Wednesday, August 1, 2007


Mike McConnell to Arlen Specter, Gonzales Was Talking About Something Far Worse Than TSP

Yesterday, as part of an effort to spring Alberto Gonzales from perjury charges, Director of National Intelligence Mike McConnell sent Arlen Specter a letter stating that the Terrorist Surveillance Program, publicly acknowledged by the President and described in December of 2005, was merely “one particular aspect” of the NSA’s domestic spying program “and nothing more.” ThinkProgress has CNN video of Specter's interview by Wolf Blitzer. Dan Eggen has provided a fuller explanation of McConnell's letter in this morning's Washington Post.

President Bush authorized a series of secret surveillance activities under a single executive order in late 2001. . . . a name routinely used by the administration -- the Terrorist Surveillance Program -- applied only to "one particular aspect of these activities, and nothing more."

"This is the only aspect of the NSA activities that can be discussed publicly, because it is the only aspect of those various activities whose existence has been officially acknowledged," McConnell said.
The administration is trying to give the impression that the Ashcroft Justice Department found one of the other aspects of the President's domestic spying program objectionable.
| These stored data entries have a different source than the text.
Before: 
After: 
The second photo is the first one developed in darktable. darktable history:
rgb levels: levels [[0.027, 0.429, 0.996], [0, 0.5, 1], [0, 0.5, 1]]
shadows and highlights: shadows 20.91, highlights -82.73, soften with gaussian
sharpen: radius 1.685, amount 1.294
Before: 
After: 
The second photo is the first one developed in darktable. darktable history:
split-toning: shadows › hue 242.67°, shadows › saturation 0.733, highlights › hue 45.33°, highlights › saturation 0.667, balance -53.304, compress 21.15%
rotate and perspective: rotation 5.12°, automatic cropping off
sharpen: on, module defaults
That still unacknowledged program was at the heart of the now famous hospital visit. The administration is asking us to believe that Gonzales was telling the truth.

I am going to ask a question I haven't seen in the news media. Assume McConnell is telling the truth, how odious are those other secret programs if at least one of them was considered more controversial by loyal Bushies than the Terrorist Surveillance Program? Here is a follow up question you won't see asked by the MSM. Can either a free society or the Constitution survive as long as such programs exist unsupervised? After all the U.S. Patriot act has already repealed Habeas Corpus. What's next? Argentina style disappearances? Star Chamber Courts? The disbanding of Congress?

Maybe all the snark is right. Maybe America under George W. Bush is just a giant banana Republic.